The vast majority of clusters have this time gap between disease onset dates, because most clusters involve family members in close contact.  That is because an infected family member creates many opportunities for transmission during care.  Other family members don’t have training in universal precautions, don’t wear gloves, and are under the misconception that almost all H5N1 come from birds (which is perpetuated by the media)..

WHO avoids acknowledging that these small clusters are H2H by saying they are not PROVEN H2H, and requiring as proof an absence of a common source.  H5N1 is not governed by WHO definitions, and the H2H happens, regardless of how many birds died within a 50 mile radius of the cluster.

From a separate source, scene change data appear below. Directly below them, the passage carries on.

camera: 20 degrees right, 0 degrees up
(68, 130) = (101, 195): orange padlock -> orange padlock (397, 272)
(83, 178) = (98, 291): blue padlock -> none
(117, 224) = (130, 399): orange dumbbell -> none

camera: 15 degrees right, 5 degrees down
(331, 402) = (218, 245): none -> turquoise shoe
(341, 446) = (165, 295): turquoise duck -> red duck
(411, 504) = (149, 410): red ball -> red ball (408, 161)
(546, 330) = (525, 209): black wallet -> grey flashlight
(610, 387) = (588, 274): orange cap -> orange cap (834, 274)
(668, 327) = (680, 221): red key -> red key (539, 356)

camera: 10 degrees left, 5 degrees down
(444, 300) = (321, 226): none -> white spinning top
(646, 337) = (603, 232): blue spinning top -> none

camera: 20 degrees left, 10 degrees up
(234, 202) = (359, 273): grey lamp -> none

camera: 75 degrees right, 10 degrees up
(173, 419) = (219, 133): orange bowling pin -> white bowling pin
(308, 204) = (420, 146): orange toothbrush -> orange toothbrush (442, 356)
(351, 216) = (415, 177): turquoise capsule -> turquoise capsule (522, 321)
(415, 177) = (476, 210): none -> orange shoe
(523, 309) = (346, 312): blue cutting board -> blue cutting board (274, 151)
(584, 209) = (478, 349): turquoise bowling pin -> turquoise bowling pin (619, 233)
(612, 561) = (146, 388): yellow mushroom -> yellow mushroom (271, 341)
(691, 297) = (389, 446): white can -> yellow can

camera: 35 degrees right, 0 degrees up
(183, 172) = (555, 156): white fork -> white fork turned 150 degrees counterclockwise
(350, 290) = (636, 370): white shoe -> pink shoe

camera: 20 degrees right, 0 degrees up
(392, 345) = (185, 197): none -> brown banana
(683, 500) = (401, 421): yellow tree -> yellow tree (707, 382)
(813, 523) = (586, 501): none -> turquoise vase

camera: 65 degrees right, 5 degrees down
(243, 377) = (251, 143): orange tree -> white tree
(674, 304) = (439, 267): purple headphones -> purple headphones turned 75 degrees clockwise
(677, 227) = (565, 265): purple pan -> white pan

Consequently the number of H2H examples that fit the WHO definition is few because most of the time the index case is infected by a poultry source and family members live with the index case.  Although individual clusters are difficult to prove using WHO’s definition, an overview clearly demonstrates that most of these clusters have a 5-10 day gap between disease inset dates and are H2H.

However, since even common source clusters can be due to an ease of transmission, clusters alone signal problems.  When the transmission chains grow from H2H to H2H2H or H2H2H2H, the transmission become obvious, as is the case for the cluster from Pakistan (false negatives not withstanding).

In summary, short chains (H2H) are common and most short clusters do have the time gap.  The number of PROVEN H2H clusters is not very relevant, because the transmission is the issue. The WHO definition is just for deniability of H2H for use in panic control.

However, when the transmission chain length makes H2H obvious, then a new definition comes into play, which currently has evolved into sustained COMMUNITY transmission.  H2H is not an all or none event, and as the transmission chains become longer and more common, the approaching pandemic becomes more obvious.

The H2H trend is clear, WHO press releases and evolving definitions not withstanding.